He Eats with His Fingers Now
God doesn't hand out spoons.
He eats with his fingers now.
Not because he wants to. Because the spoon he stole from the shelter cracked last week, and nobody gives out cutlery without a lecture anymore. The ones that do expect you to stay for a sermon or a circle where they ask what three things you're grateful for, and he can't bring himself to lie that hard today.
The peanut butter jar is almost empty.
It had a red lid once, bright and proud like a flag. Now it’s smudged, the label peeled and curled like it’s trying to escape. The plastic is soft from heat and handling, warped in one spot from where it sat too long in the sun. He keeps it tucked in his backpack with the rest of his shame: a sock without a match, a bus transfer from a month ago, a picture of a dog he doesn’t have anymore.
There’s a little left.
There’s always a little left.
That’s the lie that keeps him digging.
He squats behind the gas station dumpster because it’s the only place out of the wind. The smell is bad, but everything smells like something now. Rotten food. Spilled gas. His own sweat, sharp and sour. It’s not gross anymore—it’s just background noise.
His legs hurt, but he’s learned to hold still long enough that they go numb. That’s a skill now. He tells himself that sometimes. “I’m learning things.” Like how to sleep on concrete. How to pick socks that dry faster. How to make a dollar stretch across two days and still feel like a failure when it’s gone.
He scoops out the peanut butter with a finger he hasn’t washed in two days. The taste is sharp, oily, and old. It clings to his throat. Like guilt. Like failure. Like the kind of hunger that doesn’t live in your belly anymore, but in your teeth, in your spine, in the way you start forgetting how full ever felt.
He licks the last bit off his knuckle, then wipes his hand on his pants. They were black once. Now they’re just a color he doesn’t name. There’s no point.
He stares at the jar.
It’s not empty.
Not technically.
But it looks like him. Scraped out. Hollowed. Still pretending to be useful.
He used to have a name. A job. A routine. He had a calendar with color-coded reminders, a group chat full of people who knew his birthday. He used to make fun of people like this. People who carried jars and slept by loading docks. Called them drifters. Addicts. Losers. Told himself they got what they deserved.
Now he’s just hungry.
Not starving. Not yet.
Just hungry enough to wish the jar had one more spoonful in it. Just broken enough to wonder if maybe he deserves less.
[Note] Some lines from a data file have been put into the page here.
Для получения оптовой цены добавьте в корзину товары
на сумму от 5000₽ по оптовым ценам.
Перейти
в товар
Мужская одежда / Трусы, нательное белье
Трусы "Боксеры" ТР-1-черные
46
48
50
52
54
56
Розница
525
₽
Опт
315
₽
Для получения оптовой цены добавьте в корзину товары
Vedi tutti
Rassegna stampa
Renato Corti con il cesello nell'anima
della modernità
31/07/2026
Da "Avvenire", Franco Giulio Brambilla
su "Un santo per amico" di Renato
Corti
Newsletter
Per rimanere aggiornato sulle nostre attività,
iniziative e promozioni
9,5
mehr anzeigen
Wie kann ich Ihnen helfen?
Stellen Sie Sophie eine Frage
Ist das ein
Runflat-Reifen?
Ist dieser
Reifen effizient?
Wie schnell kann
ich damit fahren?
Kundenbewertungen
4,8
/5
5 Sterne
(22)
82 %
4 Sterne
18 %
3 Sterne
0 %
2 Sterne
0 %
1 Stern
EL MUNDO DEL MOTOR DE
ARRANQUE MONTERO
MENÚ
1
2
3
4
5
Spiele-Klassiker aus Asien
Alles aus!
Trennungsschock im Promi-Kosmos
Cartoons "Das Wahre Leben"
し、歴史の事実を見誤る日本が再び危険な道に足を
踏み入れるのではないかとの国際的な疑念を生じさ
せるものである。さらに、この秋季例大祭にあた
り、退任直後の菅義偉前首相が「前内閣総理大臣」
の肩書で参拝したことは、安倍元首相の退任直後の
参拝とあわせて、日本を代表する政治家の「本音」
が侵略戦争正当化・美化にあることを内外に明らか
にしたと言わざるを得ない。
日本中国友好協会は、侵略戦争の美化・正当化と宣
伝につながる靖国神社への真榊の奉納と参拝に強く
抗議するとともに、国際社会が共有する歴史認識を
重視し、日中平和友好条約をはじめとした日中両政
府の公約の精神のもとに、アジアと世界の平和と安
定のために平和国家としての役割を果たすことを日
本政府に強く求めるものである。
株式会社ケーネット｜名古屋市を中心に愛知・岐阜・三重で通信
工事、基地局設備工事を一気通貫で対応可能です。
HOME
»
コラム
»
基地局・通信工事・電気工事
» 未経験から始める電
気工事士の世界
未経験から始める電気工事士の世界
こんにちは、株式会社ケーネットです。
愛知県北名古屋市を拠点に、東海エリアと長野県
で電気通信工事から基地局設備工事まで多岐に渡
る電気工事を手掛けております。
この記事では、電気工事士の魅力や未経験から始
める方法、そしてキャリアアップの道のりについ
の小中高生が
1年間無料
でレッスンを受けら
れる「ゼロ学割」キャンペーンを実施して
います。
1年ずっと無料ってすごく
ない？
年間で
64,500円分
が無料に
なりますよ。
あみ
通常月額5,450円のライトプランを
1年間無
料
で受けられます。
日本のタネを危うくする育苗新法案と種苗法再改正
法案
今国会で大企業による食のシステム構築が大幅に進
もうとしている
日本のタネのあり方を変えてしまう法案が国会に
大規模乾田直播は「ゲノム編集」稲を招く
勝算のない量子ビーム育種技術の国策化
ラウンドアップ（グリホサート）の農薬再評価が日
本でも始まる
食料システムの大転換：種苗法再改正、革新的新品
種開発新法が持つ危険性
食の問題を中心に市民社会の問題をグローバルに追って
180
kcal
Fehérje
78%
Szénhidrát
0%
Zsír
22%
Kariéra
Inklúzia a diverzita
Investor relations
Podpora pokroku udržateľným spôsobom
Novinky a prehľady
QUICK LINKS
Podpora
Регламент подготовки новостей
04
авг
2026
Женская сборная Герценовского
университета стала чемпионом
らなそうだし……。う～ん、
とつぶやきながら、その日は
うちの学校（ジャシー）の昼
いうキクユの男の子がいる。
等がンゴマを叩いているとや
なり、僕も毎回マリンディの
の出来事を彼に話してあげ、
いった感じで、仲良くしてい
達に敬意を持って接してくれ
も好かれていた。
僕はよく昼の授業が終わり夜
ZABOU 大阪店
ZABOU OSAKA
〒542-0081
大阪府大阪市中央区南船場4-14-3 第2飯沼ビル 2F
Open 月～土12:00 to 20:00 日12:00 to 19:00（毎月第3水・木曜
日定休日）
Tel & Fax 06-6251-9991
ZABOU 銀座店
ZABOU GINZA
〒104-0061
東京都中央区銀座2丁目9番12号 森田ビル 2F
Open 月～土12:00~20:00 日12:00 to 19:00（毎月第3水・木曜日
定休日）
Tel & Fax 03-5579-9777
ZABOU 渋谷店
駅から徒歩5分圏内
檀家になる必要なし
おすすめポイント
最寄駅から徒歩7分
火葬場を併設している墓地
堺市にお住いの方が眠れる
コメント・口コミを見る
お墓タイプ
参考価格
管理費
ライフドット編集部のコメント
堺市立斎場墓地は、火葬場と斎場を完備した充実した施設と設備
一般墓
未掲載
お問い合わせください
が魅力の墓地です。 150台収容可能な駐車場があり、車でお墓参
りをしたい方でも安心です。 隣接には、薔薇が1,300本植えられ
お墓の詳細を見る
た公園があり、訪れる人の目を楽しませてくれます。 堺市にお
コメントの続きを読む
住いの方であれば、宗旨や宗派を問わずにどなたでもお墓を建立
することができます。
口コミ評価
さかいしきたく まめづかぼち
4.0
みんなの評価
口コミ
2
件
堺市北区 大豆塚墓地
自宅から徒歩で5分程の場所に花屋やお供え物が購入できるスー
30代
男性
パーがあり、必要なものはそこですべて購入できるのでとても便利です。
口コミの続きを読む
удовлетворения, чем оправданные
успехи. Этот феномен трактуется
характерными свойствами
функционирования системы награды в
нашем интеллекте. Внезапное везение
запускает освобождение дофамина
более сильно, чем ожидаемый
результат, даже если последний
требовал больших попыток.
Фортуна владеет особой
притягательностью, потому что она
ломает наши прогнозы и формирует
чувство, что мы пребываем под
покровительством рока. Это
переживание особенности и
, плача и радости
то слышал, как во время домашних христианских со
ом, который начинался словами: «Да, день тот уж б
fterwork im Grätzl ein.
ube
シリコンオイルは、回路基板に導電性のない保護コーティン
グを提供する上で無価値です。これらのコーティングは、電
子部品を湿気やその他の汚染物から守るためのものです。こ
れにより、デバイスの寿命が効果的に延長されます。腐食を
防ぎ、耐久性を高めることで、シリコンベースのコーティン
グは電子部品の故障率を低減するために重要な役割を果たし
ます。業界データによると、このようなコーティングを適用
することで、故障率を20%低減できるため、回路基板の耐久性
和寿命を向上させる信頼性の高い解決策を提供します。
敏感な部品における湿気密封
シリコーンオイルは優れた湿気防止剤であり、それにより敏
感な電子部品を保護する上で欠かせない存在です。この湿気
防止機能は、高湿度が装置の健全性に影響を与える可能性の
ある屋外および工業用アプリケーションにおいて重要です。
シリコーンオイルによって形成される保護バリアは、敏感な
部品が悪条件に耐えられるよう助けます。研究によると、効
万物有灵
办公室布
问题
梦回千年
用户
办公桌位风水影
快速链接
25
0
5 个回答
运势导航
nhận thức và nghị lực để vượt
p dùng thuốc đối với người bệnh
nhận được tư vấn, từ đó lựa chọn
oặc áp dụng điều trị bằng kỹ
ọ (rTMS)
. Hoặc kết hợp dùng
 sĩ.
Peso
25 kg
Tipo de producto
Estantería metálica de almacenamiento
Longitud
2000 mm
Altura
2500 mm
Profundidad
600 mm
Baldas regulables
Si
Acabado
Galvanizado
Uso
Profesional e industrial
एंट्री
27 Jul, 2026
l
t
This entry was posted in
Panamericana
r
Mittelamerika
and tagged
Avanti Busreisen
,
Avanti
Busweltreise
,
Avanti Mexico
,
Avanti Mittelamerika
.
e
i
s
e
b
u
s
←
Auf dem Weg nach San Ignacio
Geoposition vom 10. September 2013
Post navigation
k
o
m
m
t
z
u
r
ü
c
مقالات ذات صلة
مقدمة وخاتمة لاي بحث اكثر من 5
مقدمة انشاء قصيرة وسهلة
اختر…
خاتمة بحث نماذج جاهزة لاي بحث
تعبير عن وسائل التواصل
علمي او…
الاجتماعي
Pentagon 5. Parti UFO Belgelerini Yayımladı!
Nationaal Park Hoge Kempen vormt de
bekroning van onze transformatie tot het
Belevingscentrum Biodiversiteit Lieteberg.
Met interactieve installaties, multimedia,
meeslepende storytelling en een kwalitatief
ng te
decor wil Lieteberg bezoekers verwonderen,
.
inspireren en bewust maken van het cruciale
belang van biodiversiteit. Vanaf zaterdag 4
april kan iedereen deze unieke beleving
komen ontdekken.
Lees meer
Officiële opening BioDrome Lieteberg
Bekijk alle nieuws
He doesn’t know what day it is anymore. Not in the real way. Not in the way that matters. He keeps time in rations now. Three crackers ago. Two cigarettes ago. Half a bottle of water ago. He used to have apps for this kind of thing. Tracking, organizing, improving. Little bars that told him how healthy or successful or hydrated he was. Now he hasn’t pissed clear in four days and considers it a kind of freedom.
His phone still turns on, but he doesn’t. It’s just a rectangle of reminders he’s not strong enough to open. Messages from people he lied to. Emails from jobs he didn’t get. A notification from the bank reminding him his balance is a number with a minus sign in front of it.
Once, a girl he used to know texted: “Hey, just checking in. Are you okay?”
He stared at it for ten minutes and never replied. What do you even say to that?
“Yeah. Just sitting in the dirt behind a Chevron eating expired peanut butter with my fingers. Living the dream.”
He imagines her deleting his contact. That feels fair. He’d delete himself if he could.
He tucks the jar back into the bag like it’s sacred. Like it’s proof he still exists. Something to carry. Something that carries him. Sometimes he thinks if he keeps the jar long enough, it'll fill itself again. Sometimes he thinks that's how stupid he’s become—praying to garbage like it’s holy.
He used to cry when things got bad.
Now he just gets quiet.
And mean.
Not to others, but to himself. He hears his own voice in his head saying things he’d never say to a friend.
You’re pathetic.
You had chances.
You fucked them all.
No one’s looking for you.
You don’t even have a face anymore. Just bones and skin and shame.
He’s learned how to disappear. That’s another skill. Step small. Don’t make eye contact. Shrink. Nobody stops someone who looks like they’re already gone.
A car drives past the alley entrance, headlights sweeping the wall. He doesn’t flinch. He used to. Now he just waits for it to pass. People don’t stop here. That’s why he picked it.
He curls up beside the chain-link fence, coat zipped up to his chin. The zipper snags, like it always does. Like it’s fighting him. He gets it. He’d fight himself too.
Tomorrow, he’ll try to find somewhere open. Somewhere with light. Somewhere with a dollar menu. Maybe he’ll lie well enough to get a free cup of coffee. Maybe someone will hand him a sandwich wrapped in too much napkin. Maybe he’ll find a new spoon.
Maybe not.
Tonight he has the jar.
And it has him.
They belong to each other now.
Both past their prime.
Both clinging to what little they have left.
Both still pretending they might be worth something.